Войдя во «дворец», я поняла, что все эти годы моего отсутствия я всегда носила его с собой. Специфический оттенок серого цвета этих стен, которого я пыталась добиться на своих черно-белых фотографиях, игра тени и света, ставшая фирменным знаком моего творчества и не в последнюю очередь одиночество этого строения посреди равнинной местности. Руины были для меня своего рода Большим взрывом в моем творчестве, только я не замечала этого двадцать лет.
Я бродила по дворам, которые когда-то были спальнями или трапезными, привлекаемая различными следами как, например, костер, разожженный казалось еще в доисторические времена или дуб, чьи плоды служили боеприпасами для детских битв. Пахло свежескошенной травой.
С задним, самым большим двором у меня были связаны особые воспоминания. В марте девяностого года, на мой восемнадцатый день рождения Юлиан подарил мне там пикник, только я и он, плитка дешевого шоколада, безбожно дорогая бутылка розового шампанского и дряхлый кассетный магнитофон, игравший песни Жульетт Греко. Мы танцевали под «Parlez-moi d’amour», а потом занимались любовь в траве. Не в первый, но в последний раз.
За несколько секунд я еще раз пережила тот день. Невозможно было поверить, что все это было двадцать три года назад, я так четко помнила молодую, светлую кожу Юлиана, его белокурый чуб, щекотавший мое лицо, тепло его тела... В тот день я делала фотографии, в том числе наши в обнаженном виде. Это я помнила. Но вот куда они делись? Наверное, я сожгла их в раковине родительского дома.

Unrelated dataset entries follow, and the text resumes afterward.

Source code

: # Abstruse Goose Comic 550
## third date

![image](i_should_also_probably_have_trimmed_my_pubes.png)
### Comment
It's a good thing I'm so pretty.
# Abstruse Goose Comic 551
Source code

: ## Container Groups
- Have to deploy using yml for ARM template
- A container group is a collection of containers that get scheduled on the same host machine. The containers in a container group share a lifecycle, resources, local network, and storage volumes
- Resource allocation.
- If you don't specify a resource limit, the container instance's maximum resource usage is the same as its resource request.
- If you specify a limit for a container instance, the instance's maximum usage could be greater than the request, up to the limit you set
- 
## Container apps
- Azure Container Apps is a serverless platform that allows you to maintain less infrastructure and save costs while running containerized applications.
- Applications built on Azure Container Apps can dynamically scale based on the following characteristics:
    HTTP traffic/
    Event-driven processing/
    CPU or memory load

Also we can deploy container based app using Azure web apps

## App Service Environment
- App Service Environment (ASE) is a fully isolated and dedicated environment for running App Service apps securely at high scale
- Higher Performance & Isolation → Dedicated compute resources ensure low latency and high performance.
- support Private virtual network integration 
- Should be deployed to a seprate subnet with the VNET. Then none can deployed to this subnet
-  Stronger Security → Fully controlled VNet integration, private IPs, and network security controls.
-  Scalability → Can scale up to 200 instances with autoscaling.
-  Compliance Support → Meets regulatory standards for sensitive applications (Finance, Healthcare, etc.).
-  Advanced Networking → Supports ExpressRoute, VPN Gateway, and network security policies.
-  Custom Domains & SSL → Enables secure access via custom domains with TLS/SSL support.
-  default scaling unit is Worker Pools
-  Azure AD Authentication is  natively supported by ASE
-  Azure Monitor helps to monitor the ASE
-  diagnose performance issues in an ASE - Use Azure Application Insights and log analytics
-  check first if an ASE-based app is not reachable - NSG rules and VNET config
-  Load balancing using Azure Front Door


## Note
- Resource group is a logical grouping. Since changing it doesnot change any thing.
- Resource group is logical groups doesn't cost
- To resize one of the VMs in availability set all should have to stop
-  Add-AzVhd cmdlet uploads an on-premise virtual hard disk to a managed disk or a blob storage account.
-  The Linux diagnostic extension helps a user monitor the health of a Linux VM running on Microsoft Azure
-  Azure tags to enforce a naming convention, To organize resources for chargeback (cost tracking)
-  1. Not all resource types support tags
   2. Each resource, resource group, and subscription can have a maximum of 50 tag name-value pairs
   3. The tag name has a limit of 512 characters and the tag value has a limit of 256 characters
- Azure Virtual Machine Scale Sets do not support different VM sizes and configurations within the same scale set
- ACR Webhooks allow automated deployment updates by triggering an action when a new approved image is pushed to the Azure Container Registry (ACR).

— Лея, ― сказал голос, который я не слышала целую вечность, и испуганно обернулась.
— Юлиан?
Я по-прежнему была одна, даже после того, как заглянула за угол. Но я могла поклясться, что слышала его голос. Видимо у меня разгулялась фантазия в этом месте, которое много значило для меня в молодости и было связано с моей первой любовью. Я поймала себя на том, что глазами искала следы нашей любовной игры, даже отпечатки в траве, что было просто смешно. Вообще этот двор был совсем другим в моих воспоминаниях. Четверть территории занимал увесистый куст ежевики, которого тогда здесь не было. Его плоды в большинстве своем уже засохли.
— Соберись,— призвала я саму себя, прожевала одну из последних еще съедобных ягод и вернулась к Пьеру и Майку.
После спонтанного приглашения Майка, мы поехали на его машине в Росток, где у Джереми была футбольная тренировка. Как и полагается зрителям этого вида спорта, мы ели хот-доги. Конечно же, я измазала блузку, хлопала в неправильные моменты, подбодряла Джереми тогда, когда не нужно было, ничего не понимала и задавала глупые вопросы — в общем и целом это был веселый день.
В какой-то момент Пьер положил свою руку на мою, и я незаметно взяла ее. На этом жесте и нежном взгляде мы и остановились.
Когда появилась бывшая жена Майка, чтобы забрать Джереми после тренировки к себе, наш друг вдруг поспешил вернуться на Пёль. Не то чтобы они враждебно относились друг к другу. Напротив, они вели себя вполне дружелюбно, и я посчитала, что первая жена Майка подходила ему гораздо больше чем Жаклин. Бабс, как она сама себя называла, и как по-прежнему обращался к ней Майк, была женщиной деревенской, крупной, простой и прямолинейной, как он сам. Майку было так приятно в ее обществе, что он вдруг не выдержал.
На обратном пути он поначалу был немногословен, кажется, даже загрустил, чего я раньше не замечала за ним. Но потом, он заметно оживился, будто рассказал сам себе смешную шутку и начал выдавать привычные веселые изречения.
— Проведем вечер вместе, или как? — спросил он, когда мы уже были недалеко от Кальтенхузена.
Я сразу согласилась, в общем-то не оставив Пьеру выбора. Мне очень хотелось весело провести несколько часов, ведь Майк всегда был гарантом веселья. В детстве он всегда отвечал за хорошее настроение, что-нибудь придумывал, чтобы не стало скучно. Десятилетия спустя создавалось впечатление, что ничего не изменилось. У себя дома он сразу направился к бару, деревянной стойке в старо-английском стиле, в которой было нечто особенное, чего нельзя было сказать об остальной мебели, однозначно выбранной Жаклин. В этом маленьком, трехметровом царстве Майк был однозначно в своей стихии.
— Хочешь тоже бурбон, Лея? Или лучше коктейль? Бабс всегда говорила, мое единственное отличие от мелкого жулика заключается в моей способности идеально смешивать Текила Санрайз.
— И, тем не менее, вы развелись? Я удивлена. Казалось бы, идеальная Текила Санрайз должна служить залогом крепкого брака.